The Minister of Trade and Investment, Mr. Olusegun Aganga, who spoke during the maiden Nigeria Quality Summit said although trade facilitation is the number one priority of government, it would also ensure that its regulatory agencies have all the tools they need to effectively carry out their given mandates.
“The number one priority of this administration is to ensure that trade happens unhindered and this is the reason why agencies such as NAFDAC and SON were withdrawn from the ports. However, we are still observing the situation and if it necessary for any adjustments to be made to enhance the effectiveness of these agencies towards improving the lives of Nigerians, we will not hesitate to look into it,” he said.
According to him, five regulatory agencies were asked to leave the ports by the federal government earlier in the year in order to cut down the transaction time at the ports. But some of the agencies due to this policy may have lost significant capacity to deliver on their mandate because the ports are an important component in the process of intersecting unwholesome products.
Also speaking at the event, the Director General, SON, Mr. Joseph Odumodu, said the summit was in continuation of the celebrations in Nigeria of the 2012 World Standard Day with the theme ‘Less Waste, Better Results-Standards Increase Efficiency’.

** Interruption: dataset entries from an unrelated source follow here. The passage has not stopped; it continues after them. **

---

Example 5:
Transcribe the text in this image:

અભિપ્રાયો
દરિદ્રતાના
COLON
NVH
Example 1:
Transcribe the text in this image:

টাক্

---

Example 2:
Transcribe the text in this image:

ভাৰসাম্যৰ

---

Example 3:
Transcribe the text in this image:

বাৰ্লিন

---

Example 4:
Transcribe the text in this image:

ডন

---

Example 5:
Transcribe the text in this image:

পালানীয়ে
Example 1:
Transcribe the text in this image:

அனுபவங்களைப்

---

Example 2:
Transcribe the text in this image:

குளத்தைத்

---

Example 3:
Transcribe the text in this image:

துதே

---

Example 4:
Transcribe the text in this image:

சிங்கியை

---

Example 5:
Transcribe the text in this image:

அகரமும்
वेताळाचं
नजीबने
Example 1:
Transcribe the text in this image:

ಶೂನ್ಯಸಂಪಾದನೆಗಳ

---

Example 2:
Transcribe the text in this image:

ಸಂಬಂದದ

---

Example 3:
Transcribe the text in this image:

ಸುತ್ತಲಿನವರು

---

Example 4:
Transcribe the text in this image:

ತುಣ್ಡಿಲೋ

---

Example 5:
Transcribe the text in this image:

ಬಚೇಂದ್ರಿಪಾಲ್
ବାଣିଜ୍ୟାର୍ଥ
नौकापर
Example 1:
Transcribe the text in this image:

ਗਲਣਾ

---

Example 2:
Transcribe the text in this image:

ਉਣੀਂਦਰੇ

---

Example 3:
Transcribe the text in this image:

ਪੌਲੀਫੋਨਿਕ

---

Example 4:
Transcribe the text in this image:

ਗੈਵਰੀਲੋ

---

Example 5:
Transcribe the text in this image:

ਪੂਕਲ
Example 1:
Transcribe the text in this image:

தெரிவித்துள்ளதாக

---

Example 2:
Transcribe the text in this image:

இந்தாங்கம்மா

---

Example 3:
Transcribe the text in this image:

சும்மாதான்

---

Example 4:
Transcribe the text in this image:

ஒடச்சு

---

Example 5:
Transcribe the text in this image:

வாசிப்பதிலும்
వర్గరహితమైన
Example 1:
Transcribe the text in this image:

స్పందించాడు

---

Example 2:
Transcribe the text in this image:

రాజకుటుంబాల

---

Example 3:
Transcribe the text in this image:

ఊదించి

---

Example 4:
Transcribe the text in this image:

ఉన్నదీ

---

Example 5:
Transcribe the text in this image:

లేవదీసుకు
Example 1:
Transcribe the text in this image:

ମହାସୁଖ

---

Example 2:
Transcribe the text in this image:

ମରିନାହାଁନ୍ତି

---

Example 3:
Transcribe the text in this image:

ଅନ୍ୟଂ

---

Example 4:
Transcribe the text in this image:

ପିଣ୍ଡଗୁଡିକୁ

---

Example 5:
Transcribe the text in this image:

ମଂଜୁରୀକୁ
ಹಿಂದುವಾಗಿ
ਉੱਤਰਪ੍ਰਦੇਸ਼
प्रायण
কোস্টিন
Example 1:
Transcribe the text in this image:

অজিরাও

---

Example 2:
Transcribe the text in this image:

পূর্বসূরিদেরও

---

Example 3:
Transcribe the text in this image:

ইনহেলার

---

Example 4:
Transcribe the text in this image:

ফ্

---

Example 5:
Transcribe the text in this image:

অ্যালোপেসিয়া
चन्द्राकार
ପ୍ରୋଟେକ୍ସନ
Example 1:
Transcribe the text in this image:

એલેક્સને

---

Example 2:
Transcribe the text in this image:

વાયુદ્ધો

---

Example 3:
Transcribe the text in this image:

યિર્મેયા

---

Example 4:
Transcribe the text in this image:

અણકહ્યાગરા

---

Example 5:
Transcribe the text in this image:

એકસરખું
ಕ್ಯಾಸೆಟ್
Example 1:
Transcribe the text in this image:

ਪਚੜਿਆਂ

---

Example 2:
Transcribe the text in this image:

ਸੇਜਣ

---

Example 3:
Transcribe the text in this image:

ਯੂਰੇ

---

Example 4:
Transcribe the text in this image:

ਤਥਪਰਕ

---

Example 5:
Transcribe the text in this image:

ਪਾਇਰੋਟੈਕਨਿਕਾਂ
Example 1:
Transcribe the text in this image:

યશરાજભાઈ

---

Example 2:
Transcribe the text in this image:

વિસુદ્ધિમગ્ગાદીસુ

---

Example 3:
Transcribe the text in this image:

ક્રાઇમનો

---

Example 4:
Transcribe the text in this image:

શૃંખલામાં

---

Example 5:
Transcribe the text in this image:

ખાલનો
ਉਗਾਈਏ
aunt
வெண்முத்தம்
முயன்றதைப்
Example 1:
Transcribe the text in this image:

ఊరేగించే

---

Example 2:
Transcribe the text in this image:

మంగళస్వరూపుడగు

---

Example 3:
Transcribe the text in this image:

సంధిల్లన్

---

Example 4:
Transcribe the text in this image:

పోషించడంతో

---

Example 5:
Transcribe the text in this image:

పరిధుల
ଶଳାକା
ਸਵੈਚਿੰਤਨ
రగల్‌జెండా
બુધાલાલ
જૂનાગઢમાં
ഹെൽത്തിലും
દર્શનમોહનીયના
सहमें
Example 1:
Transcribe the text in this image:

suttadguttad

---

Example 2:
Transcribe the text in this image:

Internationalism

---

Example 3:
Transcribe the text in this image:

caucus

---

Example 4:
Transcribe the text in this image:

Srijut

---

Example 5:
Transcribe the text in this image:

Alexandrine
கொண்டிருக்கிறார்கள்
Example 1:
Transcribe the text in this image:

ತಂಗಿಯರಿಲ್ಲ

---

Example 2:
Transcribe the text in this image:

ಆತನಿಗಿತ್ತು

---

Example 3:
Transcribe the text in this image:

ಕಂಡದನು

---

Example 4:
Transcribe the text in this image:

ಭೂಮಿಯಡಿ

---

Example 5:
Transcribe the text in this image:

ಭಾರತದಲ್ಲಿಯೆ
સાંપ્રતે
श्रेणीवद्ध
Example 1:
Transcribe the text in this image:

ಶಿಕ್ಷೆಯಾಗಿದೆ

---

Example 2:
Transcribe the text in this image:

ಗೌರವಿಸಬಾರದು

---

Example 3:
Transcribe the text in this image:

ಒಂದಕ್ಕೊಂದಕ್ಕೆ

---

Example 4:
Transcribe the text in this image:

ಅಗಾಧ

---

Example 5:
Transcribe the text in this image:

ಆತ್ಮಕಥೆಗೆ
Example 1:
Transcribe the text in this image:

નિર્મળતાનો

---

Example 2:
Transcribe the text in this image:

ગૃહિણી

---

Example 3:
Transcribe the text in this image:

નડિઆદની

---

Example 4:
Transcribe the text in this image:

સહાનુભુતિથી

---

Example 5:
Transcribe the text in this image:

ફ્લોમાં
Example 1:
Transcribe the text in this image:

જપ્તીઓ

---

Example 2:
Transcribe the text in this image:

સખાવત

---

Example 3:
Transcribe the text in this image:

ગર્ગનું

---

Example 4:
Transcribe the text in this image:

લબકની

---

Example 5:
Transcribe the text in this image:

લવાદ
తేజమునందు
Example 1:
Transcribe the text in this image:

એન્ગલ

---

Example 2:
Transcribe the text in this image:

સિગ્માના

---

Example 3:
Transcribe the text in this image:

He stated that the imperatives of standards as a tool for increased efficiency in all activities cannot be over-emphasised, maintaining that the case of developing economies like Nigeria was even more critical given the myriad of challenges confronting the nation such as the hydra-headed dumping and circulation of substandard products, which has led to avoidable loss of lives and properties, undermined the security of the nation, impoverished the people and negatively impacted on the economies.
“The above challenges thus necessitate quick switch especially by the developing economies to any method or process that could assist and fast track increased efficiency in our various institutional arrangements with attendant positive impact on capacity utilisation, employment generation, general economic growth and the wellbeing of our people in line with the transformation agenda of the government,” he said.
In his words, “The overwhelming participation by stakeholders here today, including the mass media is a pointer to the fact that we are all determined to be a part of the process of change being championed by the Federal Government for Nigeria to take its rightful place in the committee of nations.”
He pointed out that Nigeria has the potential and indeed the capacity to become vibrant and stronger to compete favourably with the developed economies of the world, and said standard remains one of the key tools towards achieving this feat.
Aganga stressed the need for strict adherence to standards in the nation’s manufacturing and service industries, saying that it is sine qua non to trade facilitation as well as attracting investment to boost economic growth.
“Not to take anything for granted, I commissioned a study to help us uncover the extent of substandard goods prevalence and the report was damning. Nigeria had 85 per cent fake and adulterated goods prevalence in consumer goods,” he said.